Excerpted data:
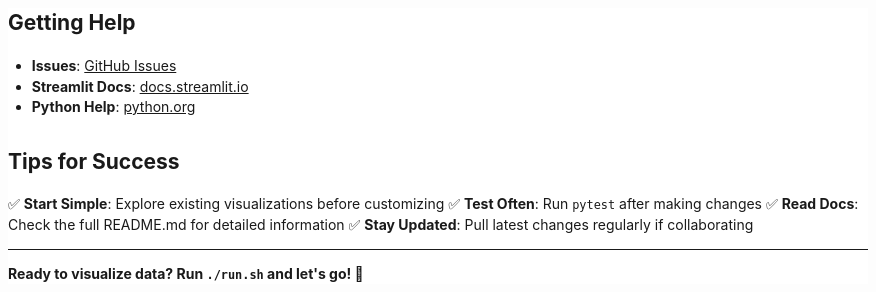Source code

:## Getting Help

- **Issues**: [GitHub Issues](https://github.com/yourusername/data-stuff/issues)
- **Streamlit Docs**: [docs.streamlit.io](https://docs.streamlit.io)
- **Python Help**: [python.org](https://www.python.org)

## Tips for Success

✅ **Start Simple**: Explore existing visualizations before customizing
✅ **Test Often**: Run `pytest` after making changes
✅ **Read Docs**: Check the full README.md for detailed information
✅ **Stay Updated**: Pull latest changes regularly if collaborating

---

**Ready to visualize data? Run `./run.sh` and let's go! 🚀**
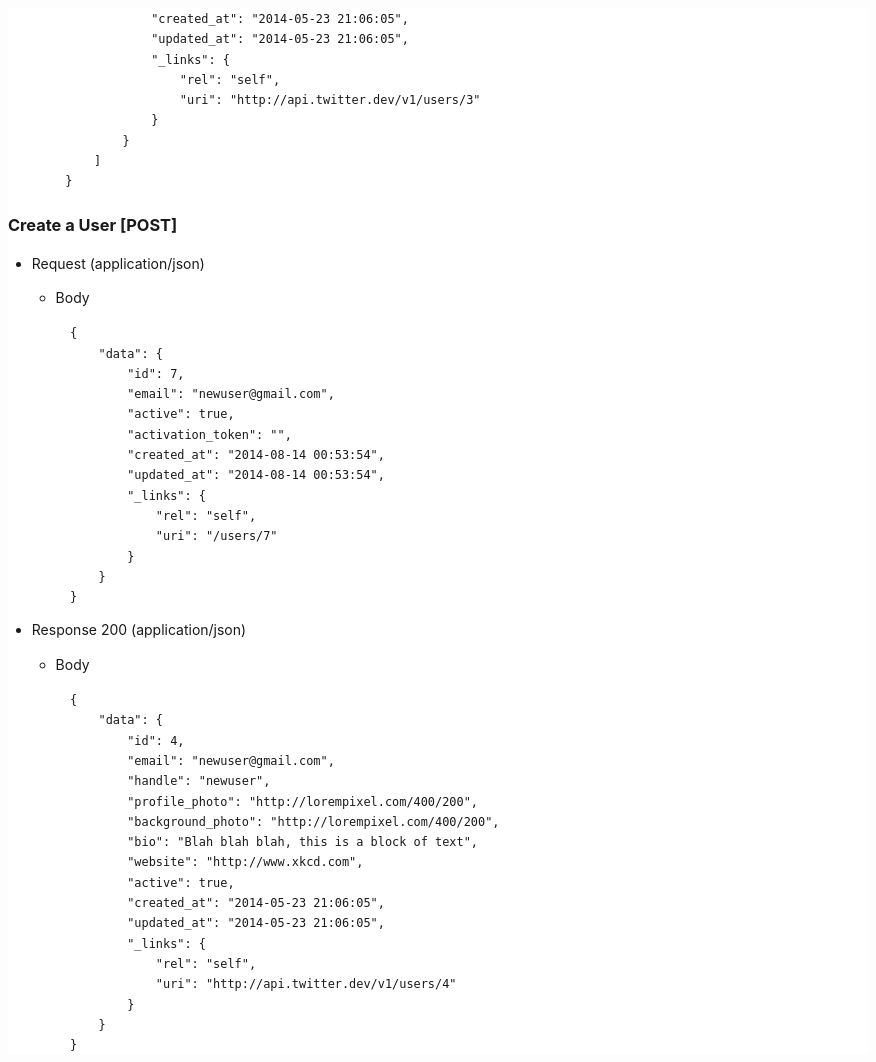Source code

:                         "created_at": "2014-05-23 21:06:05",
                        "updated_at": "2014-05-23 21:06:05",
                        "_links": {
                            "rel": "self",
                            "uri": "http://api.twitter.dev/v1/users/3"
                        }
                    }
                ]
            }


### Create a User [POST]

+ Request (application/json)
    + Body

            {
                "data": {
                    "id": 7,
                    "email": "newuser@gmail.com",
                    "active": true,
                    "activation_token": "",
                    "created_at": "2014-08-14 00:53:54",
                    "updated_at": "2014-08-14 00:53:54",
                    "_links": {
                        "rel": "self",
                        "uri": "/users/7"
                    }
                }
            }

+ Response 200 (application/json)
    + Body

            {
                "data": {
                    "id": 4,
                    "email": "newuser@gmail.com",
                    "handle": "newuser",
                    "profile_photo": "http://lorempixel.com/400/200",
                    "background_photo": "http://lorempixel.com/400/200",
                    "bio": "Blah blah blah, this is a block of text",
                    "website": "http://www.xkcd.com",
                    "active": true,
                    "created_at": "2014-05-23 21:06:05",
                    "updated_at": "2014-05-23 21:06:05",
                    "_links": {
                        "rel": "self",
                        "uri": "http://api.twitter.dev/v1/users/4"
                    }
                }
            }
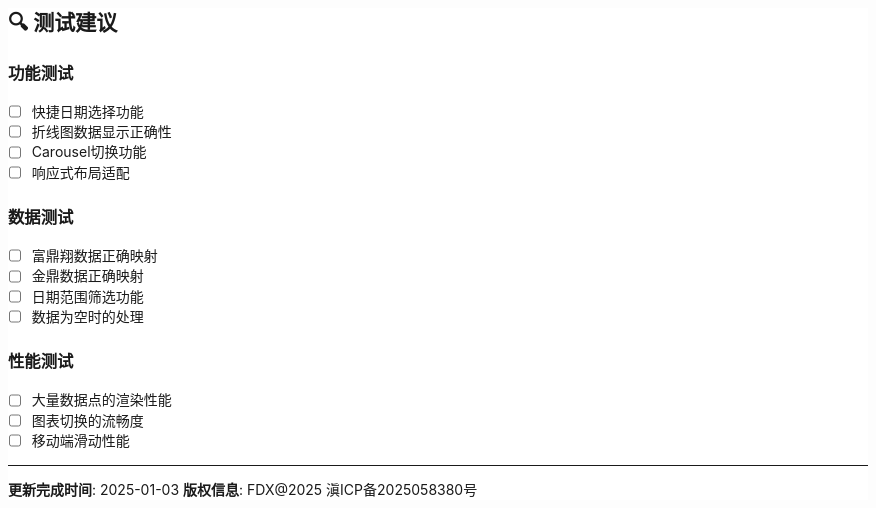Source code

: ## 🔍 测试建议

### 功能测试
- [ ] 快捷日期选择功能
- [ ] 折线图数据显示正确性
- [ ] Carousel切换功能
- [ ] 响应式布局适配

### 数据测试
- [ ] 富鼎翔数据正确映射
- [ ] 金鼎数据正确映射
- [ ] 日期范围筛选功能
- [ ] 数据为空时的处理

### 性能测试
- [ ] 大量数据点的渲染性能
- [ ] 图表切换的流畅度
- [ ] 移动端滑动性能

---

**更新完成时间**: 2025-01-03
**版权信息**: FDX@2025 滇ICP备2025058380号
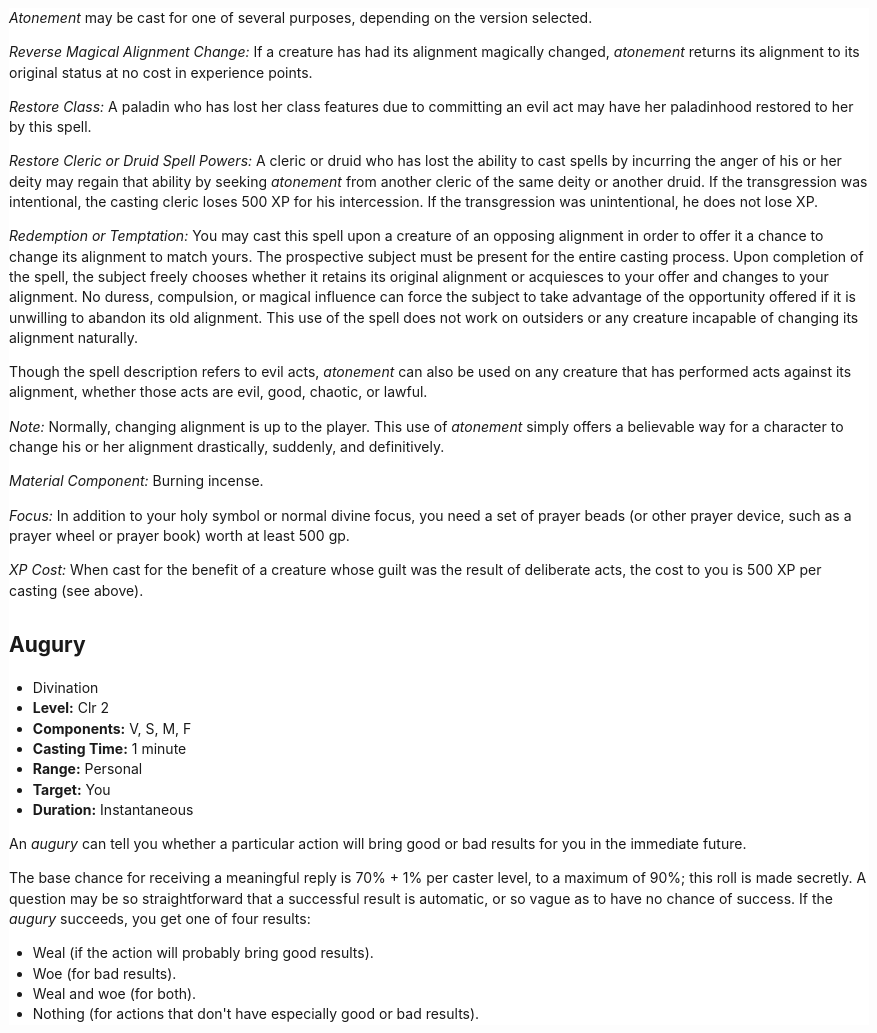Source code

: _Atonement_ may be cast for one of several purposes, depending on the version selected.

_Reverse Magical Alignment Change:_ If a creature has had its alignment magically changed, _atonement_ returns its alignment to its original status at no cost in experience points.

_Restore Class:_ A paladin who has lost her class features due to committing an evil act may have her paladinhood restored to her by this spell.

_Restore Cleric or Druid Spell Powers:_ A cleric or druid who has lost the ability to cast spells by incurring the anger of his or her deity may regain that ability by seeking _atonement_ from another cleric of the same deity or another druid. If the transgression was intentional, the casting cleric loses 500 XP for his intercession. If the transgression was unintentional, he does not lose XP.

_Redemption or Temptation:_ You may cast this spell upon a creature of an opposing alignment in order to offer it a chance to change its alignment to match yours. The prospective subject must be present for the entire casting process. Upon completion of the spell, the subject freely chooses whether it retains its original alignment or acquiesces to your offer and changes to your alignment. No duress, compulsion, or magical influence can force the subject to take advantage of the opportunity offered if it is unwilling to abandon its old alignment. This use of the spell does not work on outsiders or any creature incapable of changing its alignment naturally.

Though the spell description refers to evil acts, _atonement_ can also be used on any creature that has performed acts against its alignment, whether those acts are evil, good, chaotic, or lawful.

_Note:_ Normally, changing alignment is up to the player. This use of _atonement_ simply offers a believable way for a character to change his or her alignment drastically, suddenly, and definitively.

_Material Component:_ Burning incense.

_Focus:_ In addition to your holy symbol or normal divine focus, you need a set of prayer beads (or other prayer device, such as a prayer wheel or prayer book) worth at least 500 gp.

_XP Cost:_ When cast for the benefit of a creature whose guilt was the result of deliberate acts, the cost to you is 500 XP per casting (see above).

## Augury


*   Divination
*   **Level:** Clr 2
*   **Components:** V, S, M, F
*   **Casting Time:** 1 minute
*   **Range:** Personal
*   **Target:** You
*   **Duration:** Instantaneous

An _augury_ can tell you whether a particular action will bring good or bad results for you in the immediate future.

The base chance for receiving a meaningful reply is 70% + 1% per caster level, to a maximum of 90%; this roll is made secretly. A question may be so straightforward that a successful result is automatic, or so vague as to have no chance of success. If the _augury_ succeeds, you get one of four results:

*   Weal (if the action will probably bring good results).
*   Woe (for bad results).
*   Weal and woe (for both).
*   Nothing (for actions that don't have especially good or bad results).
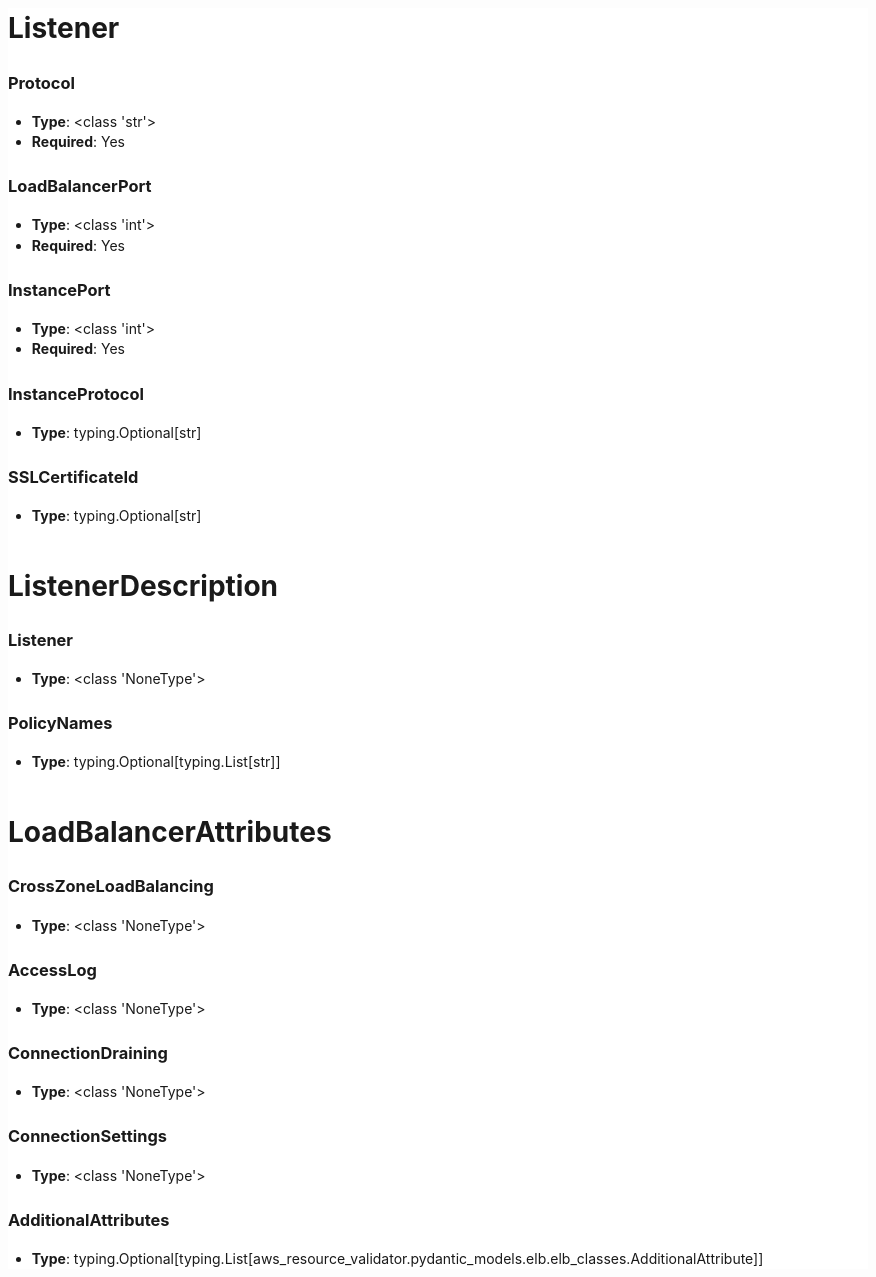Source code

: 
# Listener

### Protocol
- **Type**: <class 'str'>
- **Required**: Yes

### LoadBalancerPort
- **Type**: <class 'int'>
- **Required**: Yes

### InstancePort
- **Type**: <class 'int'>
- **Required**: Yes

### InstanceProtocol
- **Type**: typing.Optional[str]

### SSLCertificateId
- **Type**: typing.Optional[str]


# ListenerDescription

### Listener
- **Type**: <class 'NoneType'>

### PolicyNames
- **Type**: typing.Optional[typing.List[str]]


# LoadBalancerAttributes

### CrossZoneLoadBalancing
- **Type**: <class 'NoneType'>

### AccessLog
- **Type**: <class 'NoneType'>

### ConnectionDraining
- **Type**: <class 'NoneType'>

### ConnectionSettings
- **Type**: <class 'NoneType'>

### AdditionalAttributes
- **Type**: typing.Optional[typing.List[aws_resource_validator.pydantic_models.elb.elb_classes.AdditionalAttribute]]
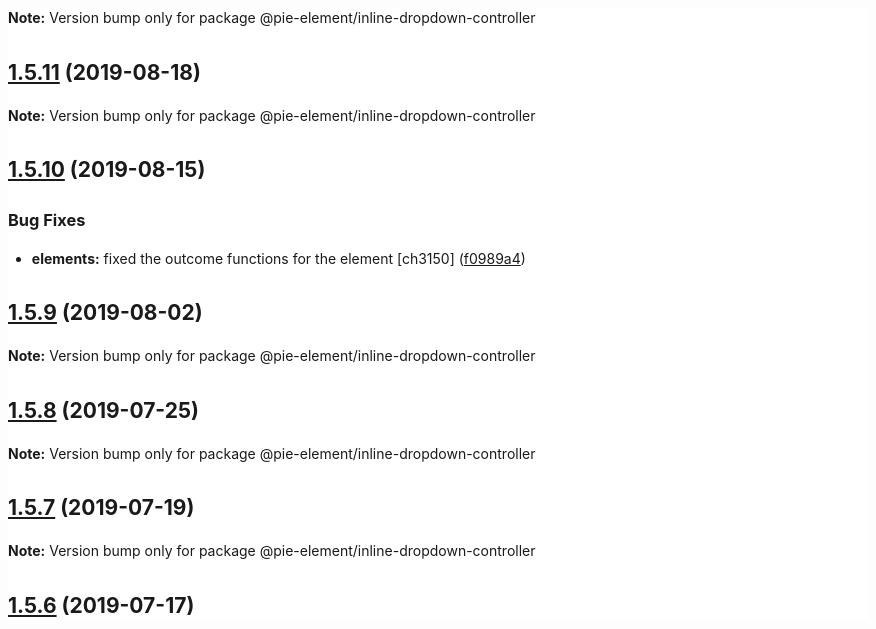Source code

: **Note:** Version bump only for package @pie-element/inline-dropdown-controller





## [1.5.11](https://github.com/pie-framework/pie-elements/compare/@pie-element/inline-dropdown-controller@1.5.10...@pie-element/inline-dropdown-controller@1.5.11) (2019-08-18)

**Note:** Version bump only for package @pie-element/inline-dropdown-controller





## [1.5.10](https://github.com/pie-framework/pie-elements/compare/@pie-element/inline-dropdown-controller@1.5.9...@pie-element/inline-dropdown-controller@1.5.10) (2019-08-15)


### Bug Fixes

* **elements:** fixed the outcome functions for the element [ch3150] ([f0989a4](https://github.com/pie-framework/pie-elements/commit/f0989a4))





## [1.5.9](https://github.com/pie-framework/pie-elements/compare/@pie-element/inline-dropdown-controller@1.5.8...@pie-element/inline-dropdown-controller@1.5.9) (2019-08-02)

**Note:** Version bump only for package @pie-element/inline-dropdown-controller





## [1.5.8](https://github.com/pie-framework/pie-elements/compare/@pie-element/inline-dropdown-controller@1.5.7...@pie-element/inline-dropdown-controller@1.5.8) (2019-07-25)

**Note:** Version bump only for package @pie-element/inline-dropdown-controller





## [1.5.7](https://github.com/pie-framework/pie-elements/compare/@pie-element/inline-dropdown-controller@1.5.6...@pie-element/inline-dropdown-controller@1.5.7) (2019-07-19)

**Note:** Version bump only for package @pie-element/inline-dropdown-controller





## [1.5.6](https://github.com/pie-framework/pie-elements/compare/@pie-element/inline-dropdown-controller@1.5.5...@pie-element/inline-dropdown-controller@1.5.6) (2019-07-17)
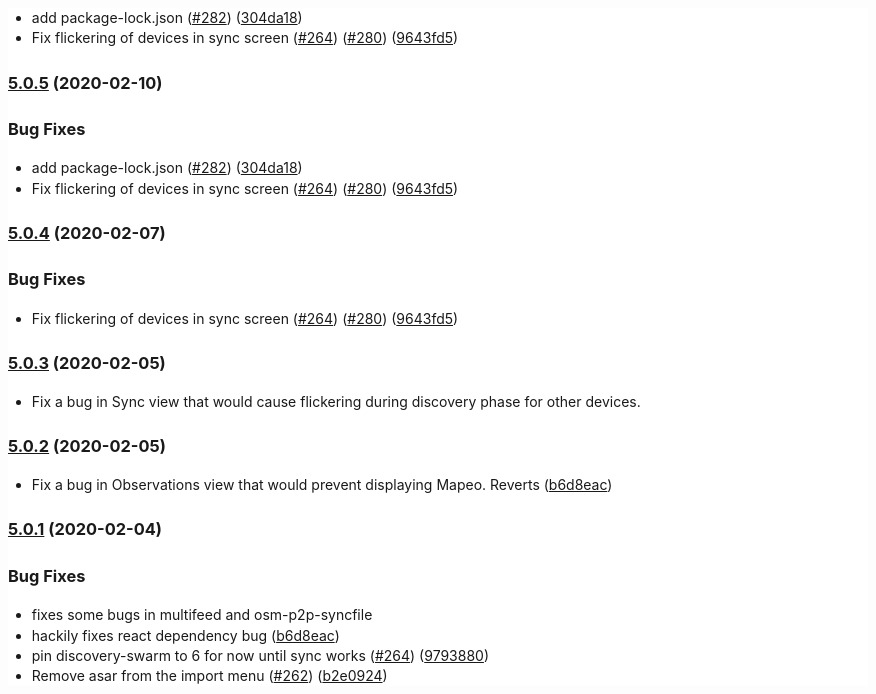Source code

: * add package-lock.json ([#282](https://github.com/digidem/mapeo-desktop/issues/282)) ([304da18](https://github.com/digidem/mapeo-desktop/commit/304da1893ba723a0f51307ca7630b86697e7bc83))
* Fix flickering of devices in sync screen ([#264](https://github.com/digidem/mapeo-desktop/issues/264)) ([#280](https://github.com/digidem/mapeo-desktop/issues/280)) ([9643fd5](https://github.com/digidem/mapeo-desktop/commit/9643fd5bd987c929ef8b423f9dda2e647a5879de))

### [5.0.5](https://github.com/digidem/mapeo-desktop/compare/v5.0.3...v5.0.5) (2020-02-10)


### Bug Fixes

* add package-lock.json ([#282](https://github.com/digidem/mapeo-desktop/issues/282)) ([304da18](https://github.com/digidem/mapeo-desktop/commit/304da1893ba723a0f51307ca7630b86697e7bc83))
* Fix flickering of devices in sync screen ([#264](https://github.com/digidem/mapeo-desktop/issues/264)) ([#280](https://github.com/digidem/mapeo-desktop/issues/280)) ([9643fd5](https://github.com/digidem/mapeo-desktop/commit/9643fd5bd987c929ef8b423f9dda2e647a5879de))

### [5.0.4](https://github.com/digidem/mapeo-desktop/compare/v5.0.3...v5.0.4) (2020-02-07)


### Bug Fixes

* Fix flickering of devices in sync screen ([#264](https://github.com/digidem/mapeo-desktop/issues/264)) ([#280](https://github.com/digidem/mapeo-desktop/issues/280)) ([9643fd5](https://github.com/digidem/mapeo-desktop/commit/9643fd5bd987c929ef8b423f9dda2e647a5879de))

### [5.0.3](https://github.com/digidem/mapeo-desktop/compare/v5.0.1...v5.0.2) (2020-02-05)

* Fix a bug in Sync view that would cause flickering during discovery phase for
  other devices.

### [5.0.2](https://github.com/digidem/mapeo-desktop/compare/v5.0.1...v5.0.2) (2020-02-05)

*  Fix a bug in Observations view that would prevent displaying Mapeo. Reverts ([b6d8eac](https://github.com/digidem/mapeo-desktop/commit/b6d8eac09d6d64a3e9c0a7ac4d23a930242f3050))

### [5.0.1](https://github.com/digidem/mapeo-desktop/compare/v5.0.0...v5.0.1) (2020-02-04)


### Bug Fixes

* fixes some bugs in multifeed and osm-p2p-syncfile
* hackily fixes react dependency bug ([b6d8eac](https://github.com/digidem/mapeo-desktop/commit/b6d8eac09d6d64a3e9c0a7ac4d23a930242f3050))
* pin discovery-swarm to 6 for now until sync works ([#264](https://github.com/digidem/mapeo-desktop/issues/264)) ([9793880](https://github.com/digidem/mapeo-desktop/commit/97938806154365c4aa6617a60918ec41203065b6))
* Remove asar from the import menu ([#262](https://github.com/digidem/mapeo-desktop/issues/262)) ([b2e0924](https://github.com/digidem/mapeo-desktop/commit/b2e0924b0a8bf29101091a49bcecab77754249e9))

What you should do: Collect each line of the entries that has the word "Weal", copying it in full.

Output of the exercise:
*   Weal (if the action will probably bring good results).
*   Weal and woe (for both).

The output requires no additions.